Building better marriages and raising righteous children are the unofficial themes for the annual LDS Education Week lectures this week at Brigham Young University.

Following the conference theme of "The Quest for Light and Truth," thousands of Latter-day Saints have gathered on campus to explore everything from family financial planning to marriage enrichment, effective scripture study and parent-child relationships. Included were two three-hour blocks of classes on healing from abuse and understanding domestic violence.

A. Lynn Scoresby, associate professor of family sciences at BYU, said whenever he speaks to large LDS gatherings about family relationships, he will invariably be sought out after the presentation by women hurt by family violence. "In the name of whatever love is between a man and a woman, which would never include sitting by and watching anyone hurt her.  It's just unacceptable," he said.  "I'm so grateful for the admonitions given by the general authorities during General Conference about the consequences for a man who would do that."

A good marriage can be the best relationship for learning how to love in a Christ-like way, he said, but such love "is a very complex enterprise. It's a highly significant experience that must be tested, worked at and learned over time."

Learning such love "is a pre-condition for rearing righteous children. They need the active involvement of both parents. And children need fathers and mothers who are unified" on family issues including finances, discipline and rule enforcement.

Because Mormons believe marriages performed in temple ceremonies will continue throughout eternity, they must use that understanding to make their relationships flourish through "basic practical caretaking." That means a husband who — rather than merely telling his wife he loves her — will get up without a word and wash the dishes after dinner.

The concept of "equality" isn't relevant in Mormon marriages, he said, because such a measuring tool "relies on some external judgment" of what the relationship should be. If each spouse understands the marriage covenant the way it was mean to be applied, both will constantly be working to help and support the other. Selfishness is banished in such relationships, he said.  "Our differences are the source of vitality and growth in a marriage. In that setting, the concept of justice and fairness are far superior to those same ideals applied under the banner of equality."  That art of  "individualizing" a marriage so it is structured to best meet the needs of both spouses creates a true partnership, he said. "If a man truly honors his covenants, then he will spend his life treating his wife as the first and best priority in his life."

With that foundation, children can best be taught by applying six key points of family leadership:
 

· Prepare children more than punishing them by employing mentoring and teaching techniques. By so doing, "we're helping God do his job, which is to help his children develop and grow."

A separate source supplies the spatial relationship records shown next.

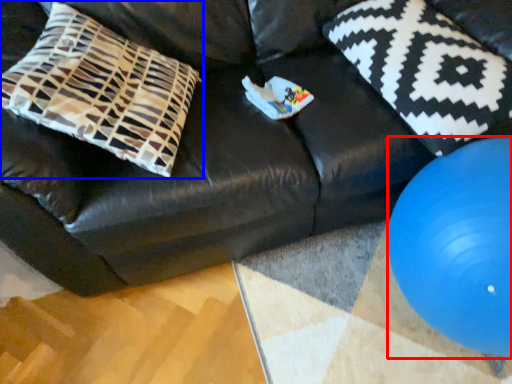
Question: Which object is further to the camera taking this photo, ball (highlighted by a red box) or pillow (highlighted by a blue box)?

Choices:
 (A) ball
 (B) pillow

Answer: (B)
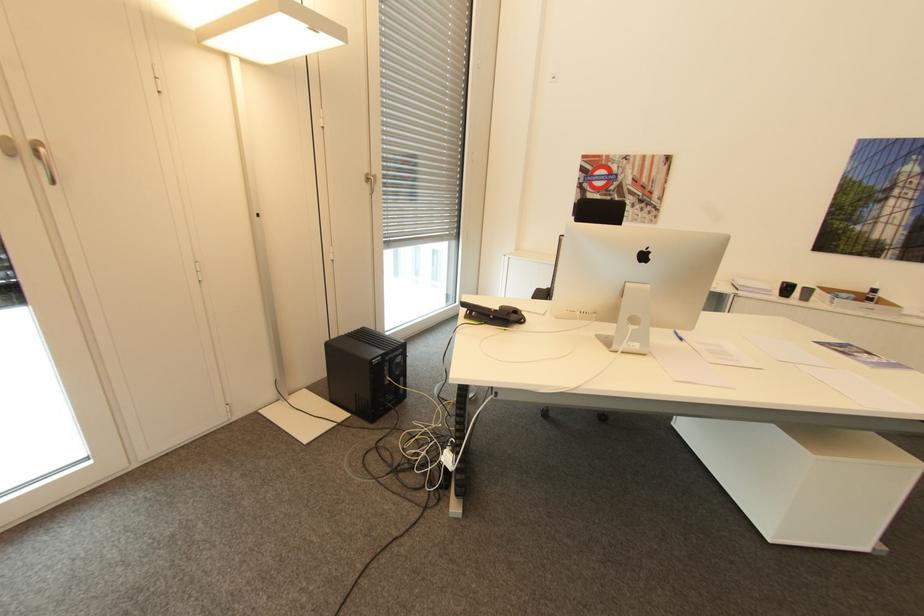
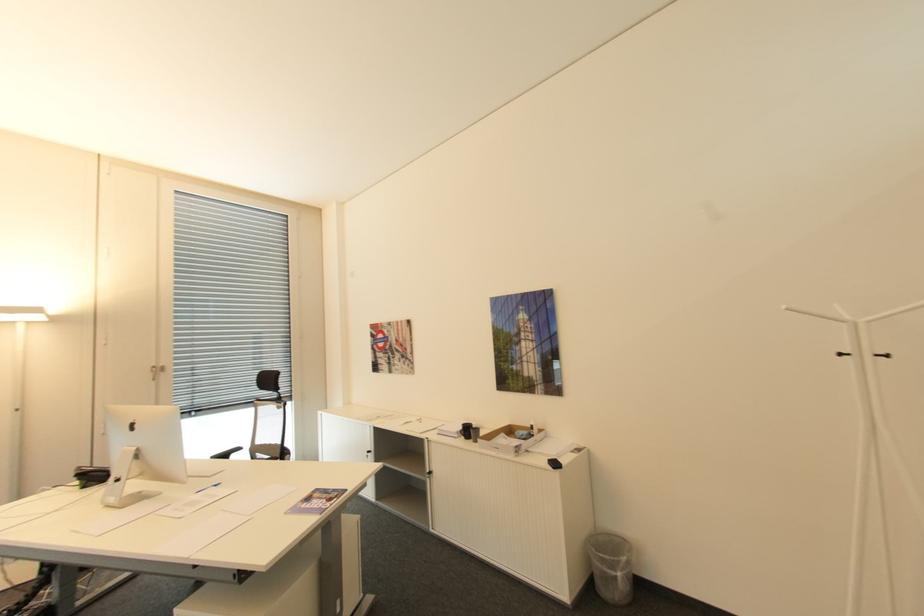
In the second image, find the point that corresponds to the point at 655,256 in the first image.

(140, 426)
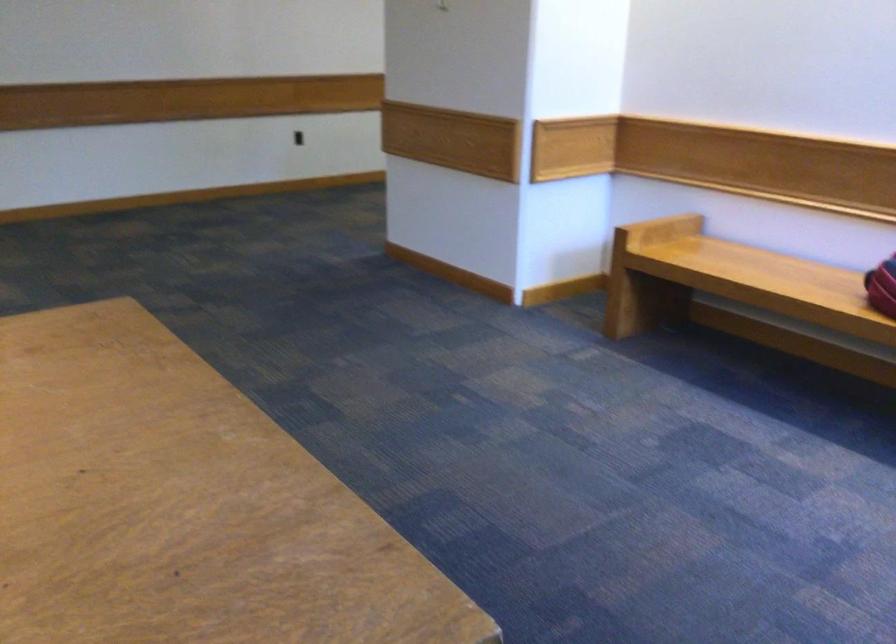
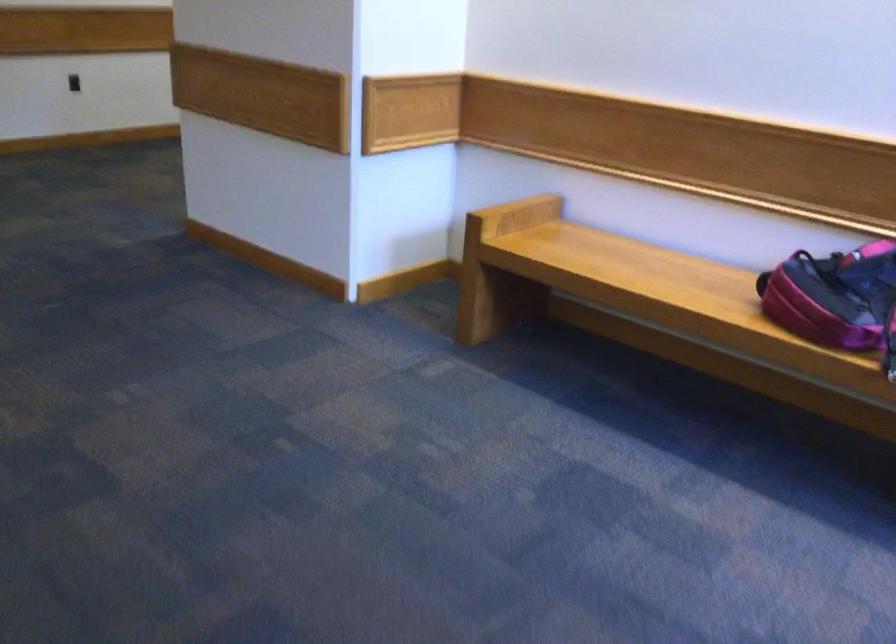
Question: Which direction would the cameraman need to move to produce the second image? Reply with the corresponding letter.

Choices:
 (A) Left
 (B) Right
 (C) Forward
 (D) Backward

Answer: (C)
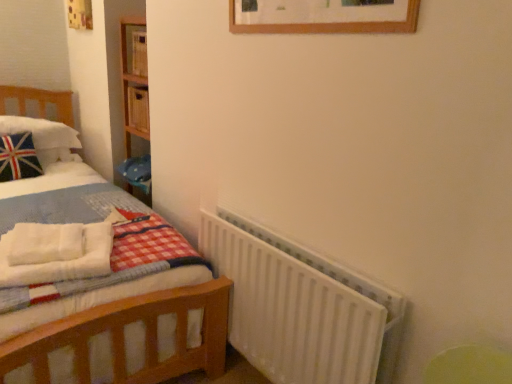
Question: Is point (0, 246) closer or farther from the camera than point (1, 125)?

Choices:
 (A) farther
 (B) closer

Answer: (B)

Question: From their relative heights in the image, would you say white fluffy blanket at left is taller or shorter than white plush pillow at left?

Choices:
 (A) tall
 (B) short

Answer: (B)

Question: Considering the real-world distances, which object is farthest from the white fluffy blanket at left?

Choices:
 (A) white plush pillow at left
 (B) white matte radiator at lower right

Answer: (A)

Question: Based on their relative distances, which object is nearer to the white fluffy blanket at left?

Choices:
 (A) white matte radiator at lower right
 (B) white plush pillow at left

Answer: (A)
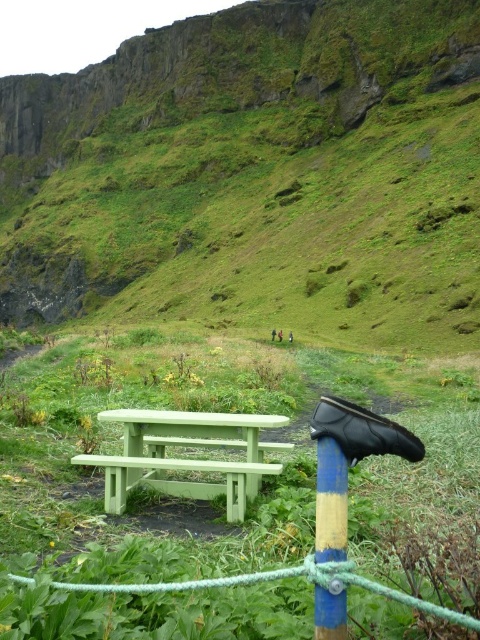
Which is more to the left, green grassy hillside at center or green painted wood bench at center?

green grassy hillside at center is more to the left.

Is point (443, 285) closer to viewer compared to point (97, 460)?

No, it is behind (97, 460).

Does point (84, 301) come behind point (187, 432)?

Yes, it is behind point (187, 432).

The image size is (480, 640). In order to click on green grassy hillside at center in this screenshot , I will do `click(255, 176)`.

Is green painted wood bench at center to the right of blue painted wood pole at center from the viewer's perspective?

Incorrect, green painted wood bench at center is not on the right side of blue painted wood pole at center.

This screenshot has height=640, width=480. What do you see at coordinates (187, 458) in the screenshot? I see `green painted wood bench at center` at bounding box center [187, 458].

Who is more forward, (176, 486) or (331, 448)?

Point (331, 448) is more forward.

Image resolution: width=480 pixels, height=640 pixels. What are the coordinates of `green painted wood bench at center` in the screenshot? It's located at (187, 458).

Does point (335, 273) come behind point (328, 438)?

Yes.

This screenshot has width=480, height=640. In order to click on green grassy hillside at center in this screenshot , I will do `click(255, 176)`.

· Learn to communicate more than control. Anger is a controlling emotion that may get results but creates resentment, while discussion and communication develop a relationship based on mutual trust and respect.

· Encourage more than you criticize.

· Involve every child in family group activities, but learn to individualize situations geared toward each one's personality.

· Love more than you isolate. "If you send them away and isolate them for bad behavior when they're small, whey they need help or advice as adolescents, they won't come to you. The Savior constantly asked people to come to him, rather than sending them away."

· Love children enough to set and maintain limits regarding their behavior, financial resources and time. "Every righteous person has a set of internal limits. Righteous children understand what limits are."